Rewrite every line of the records below as a numbered list, omitting any blank lines.

━━ Material provided ━━

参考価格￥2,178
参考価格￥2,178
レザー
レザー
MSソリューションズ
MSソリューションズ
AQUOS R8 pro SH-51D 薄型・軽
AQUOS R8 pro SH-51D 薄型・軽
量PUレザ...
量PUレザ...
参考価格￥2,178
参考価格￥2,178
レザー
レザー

━━━

▶ [Solution to this problem]
1. 参考価格￥2,178
2. 参考価格￥2,178
3. レザー
4. レザー
5. MSソリューションズ
6. MSソリューションズ
7. AQUOS R8 pro SH-51D 薄型・軽
8. AQUOS R8 pro SH-51D 薄型・軽
9. 量PUレザ...
10. 量PUレザ...
11. 参考価格￥2,178
12. 参考価格￥2,178
13. レザー
14. レザー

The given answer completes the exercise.